L’Europe face au retour brutal du rapport de force
Selon l’amiral Vandier, l’Europe a longtemps cru pouvoir contenir la guerre par le droit, le commerce et la diplomatie. Mais la réalité s’impose. La Russie produit en un mois autant de munitions que l’OTAN en un an. La Chine, de son côté, quadruple son arsenal nucléaire. Les Européens ont parié sur l’excellence technologique, avec des équipements sophistiqués mais livrés au compte-gouttes. Ce modèle ne tient plus.
“Nous avions désinvesti dans l’industrie et nous nous concentrions sur des matériels très pointus, en petite quantité.” – Amiral Vandier
La capacité de production de masse, jugée ringarde hier, est redevenue l’un des critères majeurs de puissance militaire.
L’espace : un champ de bataille stratégique
Autre signal d’alerte : l’espace. Longtemps perçu comme un sanctuaire ou un domaine technologique neutre, il est désormais un théâtre d’affrontement.
“C’est une guerre qui ne dit pas son nom”, explique l’amiral.
Entre la militarisation des orbites et la chute spectaculaire des coûts d’accès grâce à SpaceX, le rapport de force évolue rapidement. L’Europe a signé le contrat IRIS² pour renforcer sa présence dans l’espace, mais il faudra aller plus vite si elle veut rester dans la course.
Nouvelles technologies : l’urgence de l’industrialisation
Le troisième front identifié par l’amiral Vandier est celui de la maîtrise technologique. L’Europe ne manque pas d’idées ni de talents. Mais elle tarde à transformer l’innovation en capacité opérationnelle. Les GAFAM injectent 180 milliards de dollars par an dans la recherche, contre à peine 10 milliards pour l’ensemble de l’industrie de défense européenne.
“Face aux investissements américains dans les drones, l’IA, qu’avons-nous à répondre de Palantir ?” interroge-t-il.

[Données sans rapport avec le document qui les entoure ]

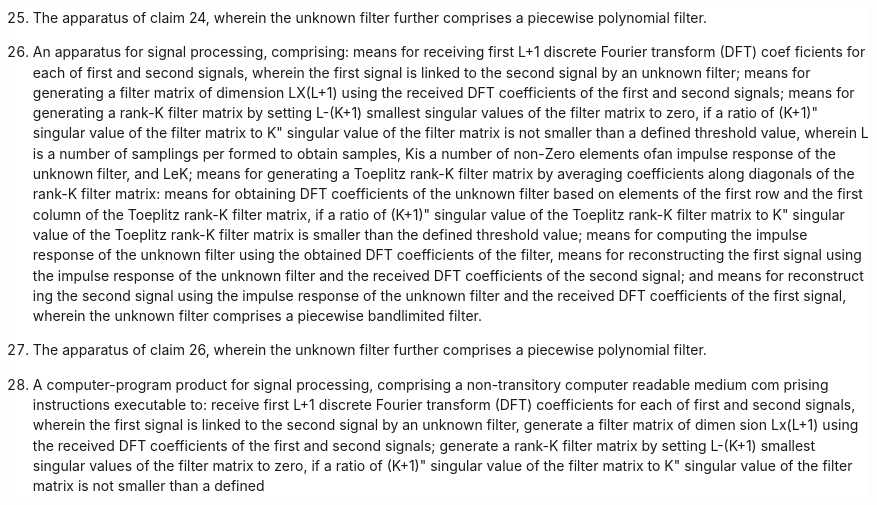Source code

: 25. The apparatus of claim 24, wherein the unknown filter further comprises a piecewise polynomial filter.

26. An apparatus for signal processing, comprising: means for receiving first L+1 discrete Fourier transform (DFT) coef ficients for each of first and second signals, wherein the first signal is linked to the second signal by an unknown filter; means for generating a filter matrix of dimension LX(L+1) using the received DFT coefficients of the first and second signals; means for generating a rank-K filter matrix by setting L-(K+1) smallest singular values of the filter matrix to zero, if a ratio of (K+1)" singular value of the filter matrix to K" singular value of the filter matrix is not smaller than a defined threshold value, wherein L is a number of samplings per formed to obtain samples, Kis a number of non-Zero elements ofan impulse response of the unknown filter, and LeK; means for generating a Toeplitz rank-K filter matrix by averaging coefficients along diagonals of the rank-K filter matrix: means for obtaining DFT coefficients of the unknown filter based on elements of the first row and the first column of the Toeplitz rank-K filter matrix, if a ratio of (K+1)" singular value of the Toeplitz rank-K filter matrix to K" singular value of the Toeplitz rank-K filter matrix is smaller than the defined threshold value; means for computing the impulse response of the unknown filter using the obtained DFT coefficients of the filter, means for reconstructing the first signal using the impulse response of the unknown filter and the received DFT coefficients of the second signal; and means for reconstruct ing the second signal using the impulse response of the unknown filter and the received DFT coefficients of the first signal, wherein the unknown filter comprises a piecewise bandlimited filter.

27. The apparatus of claim 26, wherein the unknown filter further comprises a piecewise polynomial filter.

28. A computer-program product for signal processing, comprising a non-transitory computer readable medium com prising instructions executable to: receive first L+1 discrete Fourier transform (DFT) coefficients for each of first and second signals, wherein the first signal is linked to the second signal by an unknown filter, generate a filter matrix of dimen sion Lx(L+1) using the received DFT coefficients of the first and second signals; generate a rank-K filter matrix by setting L-(K+1) smallest singular values of the filter matrix to zero, if a ratio of (K+1)" singular value of the filter matrix to K" singular value of the filter matrix is not smaller than a defined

Pour lui, il est impératif que les projets scientifiques deviennent des programmes industriels concrets, capables d’équiper les armées dans des délais réalistes.
Ce qu’il faut retenir : une stratégie d’exécution, pas de réflexion
L’intervention de l’amiral Vandier n’était pas une énième note stratégique : c’était un signal de détresse lucide, mais tourné vers l’action.
“L’Europe est parfaitement en mesure de rivaliser mondialement, à condition de transformer ses ambitions en actes.”
“Agissons d’abord, nous pourrons toujours nous adapter ensuite.”
Son message est clair : l’heure n’est plus aux grandes doctrines mais aux choix concrets, immédiats, industriels et stratégiques. Fixer un cap ne sert à rien si l’on ne commence pas à avancer.